Lubetkin, who is a longtime member of LUCO and plays the cello in Terra Nostra, considers music fundamental to her being. She began playing the violin in the fourth grade, then switched to the cello a year later. She played throughout her college years, including with the Claremont Concert Orchestra, and during her graduate school years studying quantitative ecology and resource management at the University of Washington. Lubetkin got the idea for Terra Nostra after playing Shostakovich’s Ninth Symphony, which is about the horrors of war. She recalls saying, “We need to have a symphony like this about climate change.”
Galvanized, Lubetkin sent Chagnard an email with the subject line, “Totally nuts, probably impossible, poorly formed idea … and a dinner invitation.” After working for 20 years with Chagnard, music director at LUCO, former faculty member at the Berklee College of Music in Boston, and co-founder and music director of the Northwest Sinfonietta, Lubetkin knew he was the right person to bring her idea to life. He took 18 months to conduct research on climate change and compose Terra Nostra.
“The piece is very structured and deals with the notion of time and how phenomena, such as glacier disappearance and prolonged drought, are now occurring at a faster rate,” says Chagnard. “Time is no longer on our side, and I wanted to convey this sense of vital urgency.”
Chagnard and Lubetkin launched a Kickstarter campaign to broaden the reach of Terra Nostra (terranostra.org), and they met the fundraising goal. (She notes that Mudders were fabulous supporters.) They hope it will appeal to schools and community groups as well as to local and state-level advocacy programs. In future iterations of the climate change symphony, Lubetkin envisions communities adding their own poetry and images from their surroundings, essentially building a customized symphony about how climate change is impacting them.
“We want to help people answer three questions about climate change for themselves: What does climate change really mean? Why should I care now? and What can I do?,” adds Chagnard. “Very few issues touch nearly every life on this planet, human and otherwise, and will require a global effort to address. Climate change is one of those issues.”
In addition to Terra Nostra, Lubetkin has been researching the stated risk estimates of large oil spills in the Arctic as a case study of how scientific research is contracted out, vetted and used in policy making.
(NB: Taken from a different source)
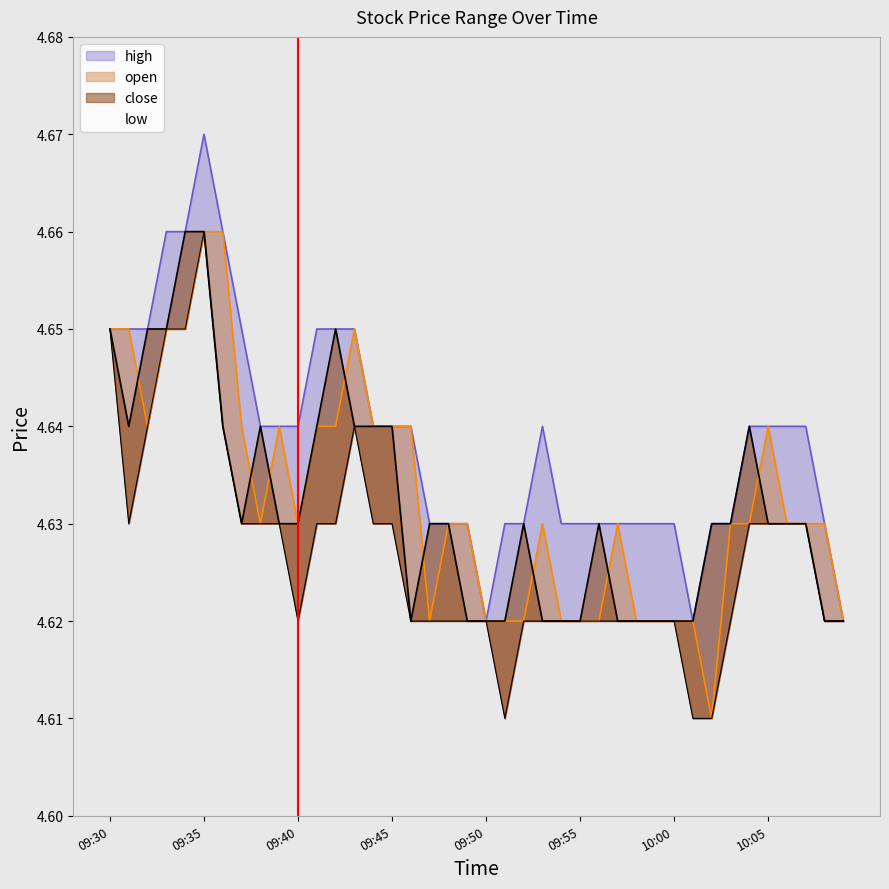

What is the value of the close point at the 27th from the left?

4.6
This work led to a larger examination of how scientific research is reviewed in environmental impact statements, where only 30 percent of research cited is from peer-reviewed journals. Lubetkin’s paper, “The tip of the iceberg: a case study review of grey literature used in environmental impact assessment,” underscores her belief that scientists need to hold their peers accountable.
During her postdoc in oceanography, Lubetkin and her colleagues often met for a working lunch, and the conversation would inevitably turn to the impact of climate change on the scientists’ work. “All of us recognized what was happening and were frustrated. It was just scientists talking to scientists, which is the choir preaching to the choir. I realized we needed to deliver the message beyond the choir.”
Terra Nostra is one scientist’s effort to do so.
“Music is incredibly powerful at expressing huge social concerns,” says Lubetkin. “We get to explore these big, deep, emotional subjects through music, which reaches people in a way that nothing else does.”